◆ PROBLEM TO SOLVE
Please copy out every line in the records below that includes the word "weak".

Collected data entries:
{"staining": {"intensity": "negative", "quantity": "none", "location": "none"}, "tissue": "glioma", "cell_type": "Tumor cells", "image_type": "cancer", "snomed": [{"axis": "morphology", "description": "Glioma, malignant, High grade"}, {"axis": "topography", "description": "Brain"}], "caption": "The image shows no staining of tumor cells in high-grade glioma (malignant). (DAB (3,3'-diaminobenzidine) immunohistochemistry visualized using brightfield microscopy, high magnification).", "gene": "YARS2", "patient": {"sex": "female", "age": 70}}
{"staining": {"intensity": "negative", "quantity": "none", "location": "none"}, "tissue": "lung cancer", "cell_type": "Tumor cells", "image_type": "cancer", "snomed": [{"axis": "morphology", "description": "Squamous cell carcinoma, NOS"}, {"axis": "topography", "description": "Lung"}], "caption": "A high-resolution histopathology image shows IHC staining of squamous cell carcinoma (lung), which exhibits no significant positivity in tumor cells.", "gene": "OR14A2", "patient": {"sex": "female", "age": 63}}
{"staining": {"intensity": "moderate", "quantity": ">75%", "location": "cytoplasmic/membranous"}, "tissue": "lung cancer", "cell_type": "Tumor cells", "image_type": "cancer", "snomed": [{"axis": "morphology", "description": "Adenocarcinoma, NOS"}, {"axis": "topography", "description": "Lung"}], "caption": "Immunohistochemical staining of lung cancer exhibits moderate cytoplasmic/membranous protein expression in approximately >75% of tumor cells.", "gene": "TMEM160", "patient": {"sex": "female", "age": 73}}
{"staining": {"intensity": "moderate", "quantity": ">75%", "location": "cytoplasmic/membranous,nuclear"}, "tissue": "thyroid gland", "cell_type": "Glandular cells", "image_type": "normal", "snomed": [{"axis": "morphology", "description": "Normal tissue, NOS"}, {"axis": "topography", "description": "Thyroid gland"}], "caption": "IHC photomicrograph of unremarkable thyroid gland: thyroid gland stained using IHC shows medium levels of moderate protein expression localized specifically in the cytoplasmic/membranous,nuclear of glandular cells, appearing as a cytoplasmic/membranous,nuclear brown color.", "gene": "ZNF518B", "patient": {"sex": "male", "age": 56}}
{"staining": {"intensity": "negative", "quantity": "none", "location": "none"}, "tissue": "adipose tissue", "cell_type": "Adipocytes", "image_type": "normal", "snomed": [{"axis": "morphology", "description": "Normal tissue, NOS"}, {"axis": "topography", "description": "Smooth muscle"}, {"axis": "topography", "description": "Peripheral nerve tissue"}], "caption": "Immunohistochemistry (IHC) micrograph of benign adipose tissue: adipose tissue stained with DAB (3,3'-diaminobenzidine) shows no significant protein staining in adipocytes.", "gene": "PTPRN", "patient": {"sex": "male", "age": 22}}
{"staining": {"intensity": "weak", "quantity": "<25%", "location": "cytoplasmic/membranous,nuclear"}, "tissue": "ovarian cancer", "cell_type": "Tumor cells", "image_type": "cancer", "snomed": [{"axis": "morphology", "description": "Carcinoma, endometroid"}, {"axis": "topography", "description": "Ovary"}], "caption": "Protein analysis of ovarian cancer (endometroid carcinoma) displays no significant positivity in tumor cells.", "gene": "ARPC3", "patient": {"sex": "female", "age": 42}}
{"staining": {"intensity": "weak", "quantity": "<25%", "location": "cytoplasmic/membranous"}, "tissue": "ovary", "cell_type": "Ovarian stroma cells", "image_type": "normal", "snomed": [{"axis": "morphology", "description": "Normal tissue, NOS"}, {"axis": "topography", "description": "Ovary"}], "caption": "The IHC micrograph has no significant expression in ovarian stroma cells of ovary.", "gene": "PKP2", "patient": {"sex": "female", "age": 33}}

◆ RESPONSE TO THE TASK
{"staining": {"intensity": "weak", "quantity": "<25%", "location": "cytoplasmic/membranous,nuclear"}, "tissue": "ovarian cancer", "cell_type": "Tumor cells", "image_type": "cancer", "snomed": [{"axis": "morphology", "description": "Carcinoma, endometroid"}, {"axis": "topography", "description": "Ovary"}], "caption": "Protein analysis of ovarian cancer (endometroid carcinoma) displays no significant positivity in tumor cells.", "gene": "ARPC3", "patient": {"sex": "female", "age": 42}}
{"staining": {"intensity": "weak", "quantity": "<25%", "location": "cytoplasmic/membranous"}, "tissue": "ovary", "cell_type": "Ovarian stroma cells", "image_type": "normal", "snomed": [{"axis": "morphology", "description": "Normal tissue, NOS"}, {"axis": "topography", "description": "Ovary"}], "caption": "The IHC micrograph has no significant expression in ovarian stroma cells of ovary.", "gene": "PKP2", "patient": {"sex": "female", "age": 33}}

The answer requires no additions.